Monday, January 20, 2014

So Scary You'll Soil Your Toughskins!

The Mystery Of Chimney Rock (Choose Your Own Adventure, #5)The Mystery Of Chimney Rock by Edward Packard
Reviewed by Jason Koivu
My rating: 4 of 5 stars

Cue the scary music! For this is......The Mystery of Chimney Rock BWAHAHAHAAAAH!!! *cat sound!*

The fifth volume in the Choose Your Own Adventure series gets an extra star from me for some genuinely spooky moments. Yeah sure, it's just a haunted house story about kids snooping where they shouldn't, but if you allow yourself to be drawn into the moment, you'll find that Edward Packard wrote some scenes with a little Hitchcockian aura about them. Nicely atmosphered, indeed!

The drawbacks of The Mystery of Chimney Rock are that the stories often end too quickly and also that it suffers on one or two occasions from assumptive inclusions. What I mean is that people and things are named as if you have prior knowledge of them, and perhaps the character does, but you the reader do not, so that's a little confusing.

If you plan on reading this book, stop now! Do not continue on, for there be spoilers ahead…

Here are the storylines I just read in prep for the review:

1) Refused to go into the haunted house again and again like a big old coward until finally the story came to an end. It was late when I started reading and I got scared...

2) Followed my braver cousin Jane into the Chimney Rock house. Ran into the old lady who apparently haunts it. She creeps about acting all creepy like a creep. I went looking for Jane in the attic and mysteriously ended up shrinking down to nothing.

3) Grabbed hold of my balls finally and went into the house before my female cousin. Found the old lady's cat and brought it home with me.

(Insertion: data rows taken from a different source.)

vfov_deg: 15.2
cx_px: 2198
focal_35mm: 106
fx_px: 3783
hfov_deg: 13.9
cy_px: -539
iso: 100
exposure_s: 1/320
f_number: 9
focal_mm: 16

Because of a claws clause in the old lady's will, since the cat accepted me as its new master I become the owner of the Chimney Rock mansion! (Notice how it went from a rotten old haunted house to a mansion? It's all in the eye of the beholder!)

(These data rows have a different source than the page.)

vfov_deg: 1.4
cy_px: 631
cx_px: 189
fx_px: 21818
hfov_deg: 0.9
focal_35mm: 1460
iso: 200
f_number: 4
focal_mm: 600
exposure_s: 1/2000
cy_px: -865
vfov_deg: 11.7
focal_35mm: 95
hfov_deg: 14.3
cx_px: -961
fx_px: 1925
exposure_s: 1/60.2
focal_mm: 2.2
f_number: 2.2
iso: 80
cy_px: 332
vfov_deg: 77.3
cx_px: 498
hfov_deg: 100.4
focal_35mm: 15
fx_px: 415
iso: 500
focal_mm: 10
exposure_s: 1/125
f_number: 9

4) Made it down into a wine cellar type place and then me and my cousin got buried alive. My 2nd least favorite way to die in real life. (First is having my face eaten off by a bat.)

5) Snuck upstairs and apparently gave the old lady a heart attack that killed her. The policeman on the scene essentially said, "Oh you kids" and lets us go free.

6) The disgusting caretaker let me into the house. I chased after the cat, found the maid and old lady, and end up giving her another deadly heart attack. Old people suck at life.